Currently, the only way to ask for something to be migrated to a site that isn't part of the standard migration path is through a custom mod note.
I currently have two active custom mod notes on Stack Overflow that ask for migration that are not standard targets for SO. I believe the questions could be better answered on another site.
Fortunately, or unfortunately, the questions have been answered, and answers have been up voted and accepted. At this point, a week and a half later, migrating either of the questions would be disruptive to both communities and not necessarily produce a better answer (they've got accepted answers). The unfortunate part is I really do believe that both questions could have gotten better answers and more attention on another site.

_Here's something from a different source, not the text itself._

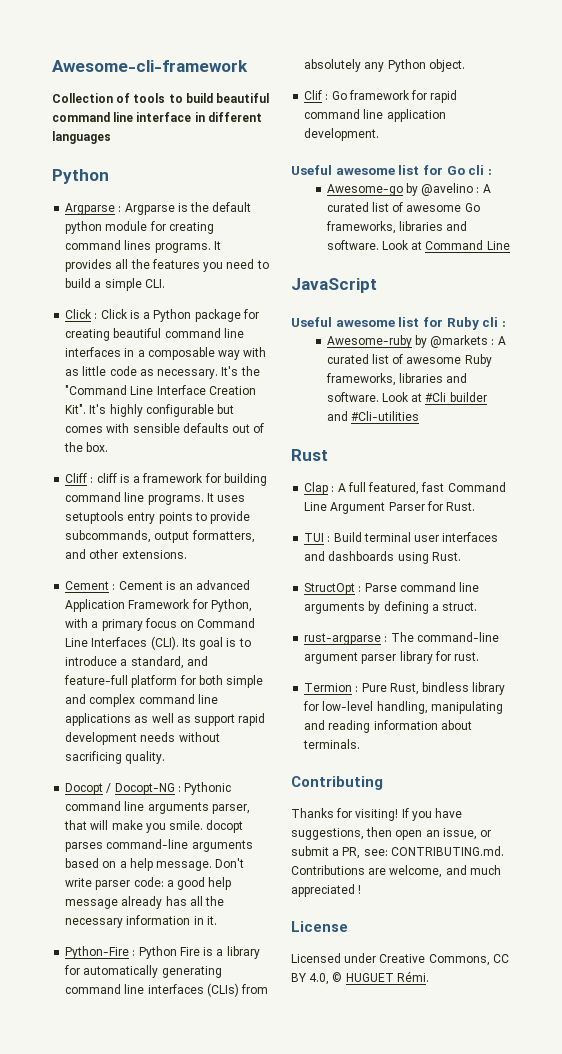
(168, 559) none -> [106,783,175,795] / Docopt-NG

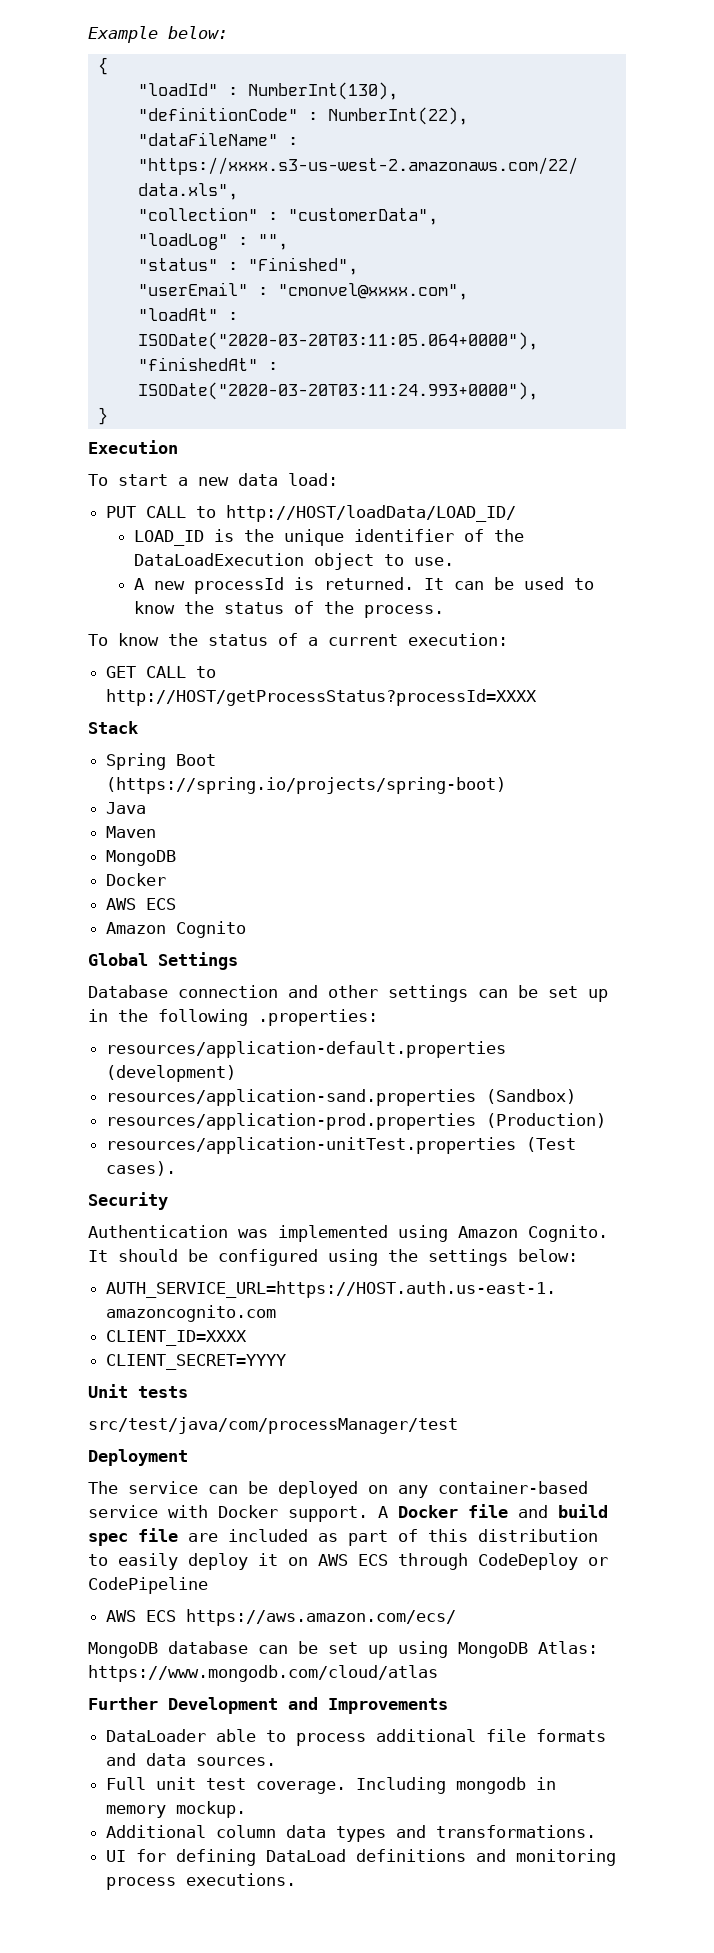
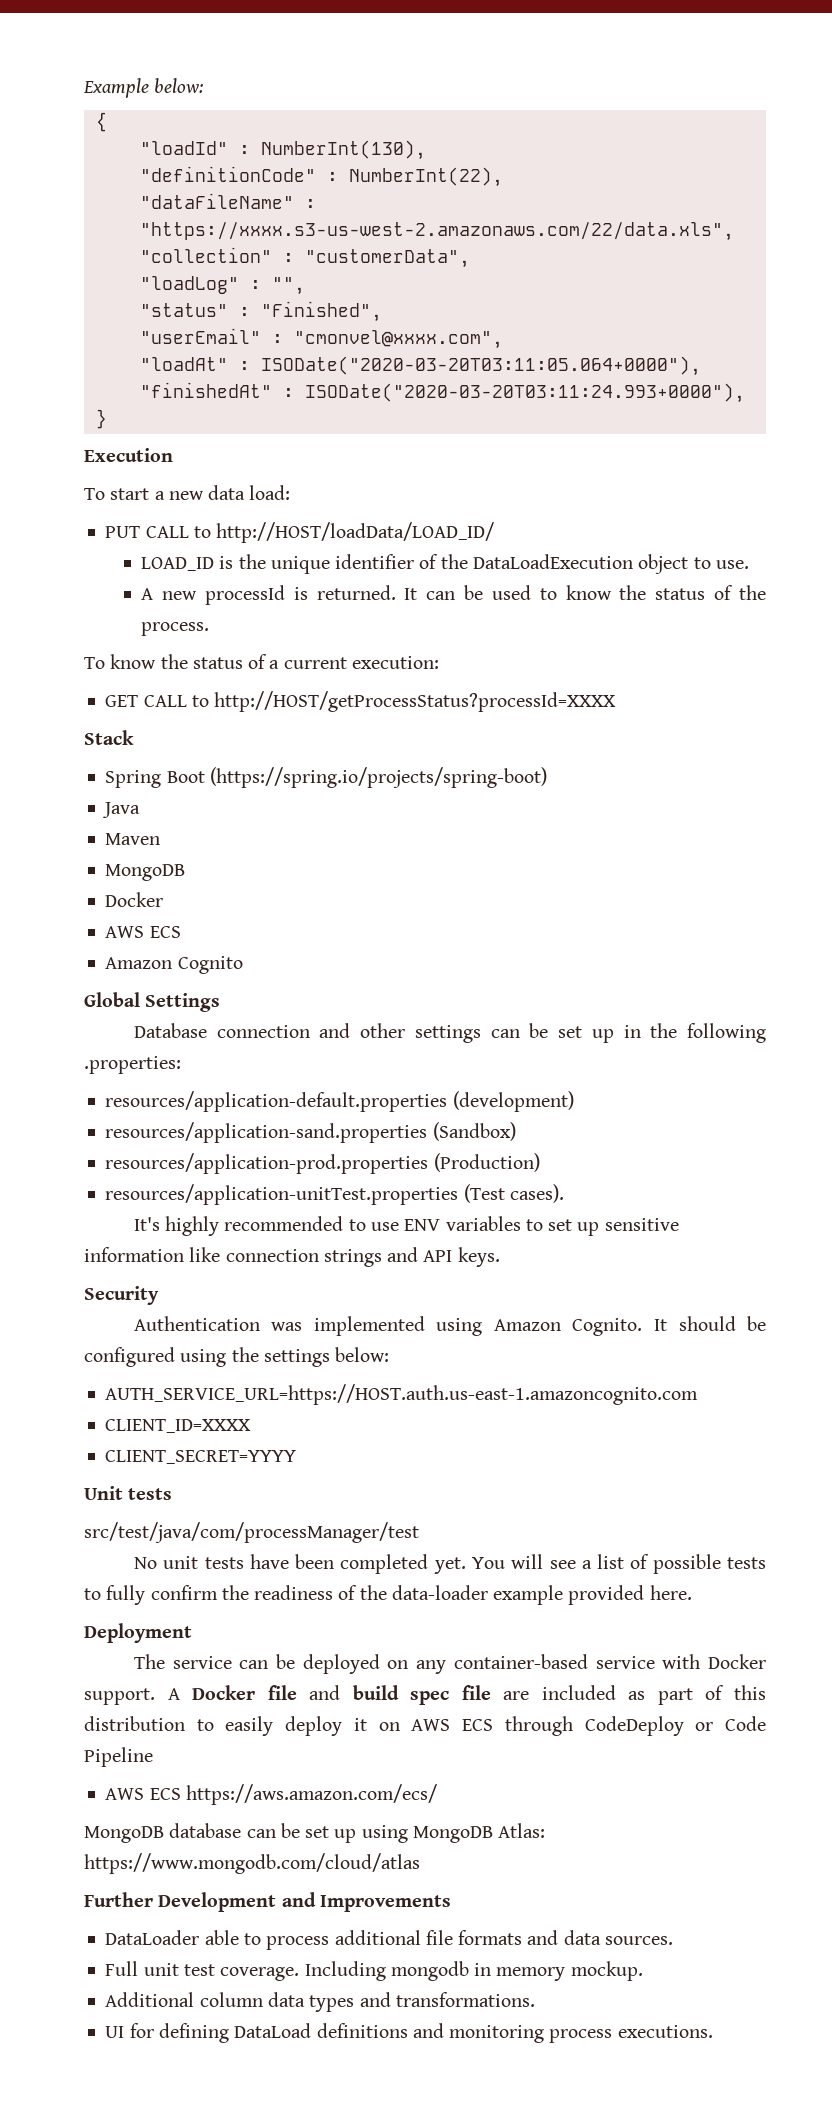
(177, 1168) none -> [133,1216,679,1236] [84,1247,500,1267] // It's highly recommended to use ENV variables to set up sensitive information like connection strings and API keys.
(458, 1425) none -> [133,1554,766,1574] [84,1585,692,1605] // No unit tests have been completed yet. You will see a list of possible tests to fully confirm the readiness of the data-loader example provided here.
[88,1577,208,1594] CodePipeline -> [725,1716,767,1731] [84,1747,153,1767] Code Pipeline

What I would like to see is a more streamlined way to flag for moderator attention for migrations.
The UI would look something like this:
This would allow people to find the proper site easily. No more "Migrate this to Mathamatica.SE" because, well, that doesn't exist. Something that I didn't do on this mock up is add a link to the corresponding help/on-topic page for the target site. Something people could check and click before hitting the submit button.
I don't have this quite right again, because while that shows a "closing for off topic", this is a flag and not a vote to close.
The "flag for migration" is only one part of this though. The other part would be to make another flag queue style thingy for moderators in which they could look at just migration flags created through the above interface.
By providing the mods with a "just migration" view into the flags, questions that should be migrated can be quickly identified from the multitude of existing flags and handled promptly before the migration would be disruptive.
Flagging>Closing>Off-Topic>Migration
included seemingly unrelated stacks. I ended up just flagging for Blatantly off-topic, which while the correct action does not really help the asker. I did make a comment point to the correct Stack to re ask their question.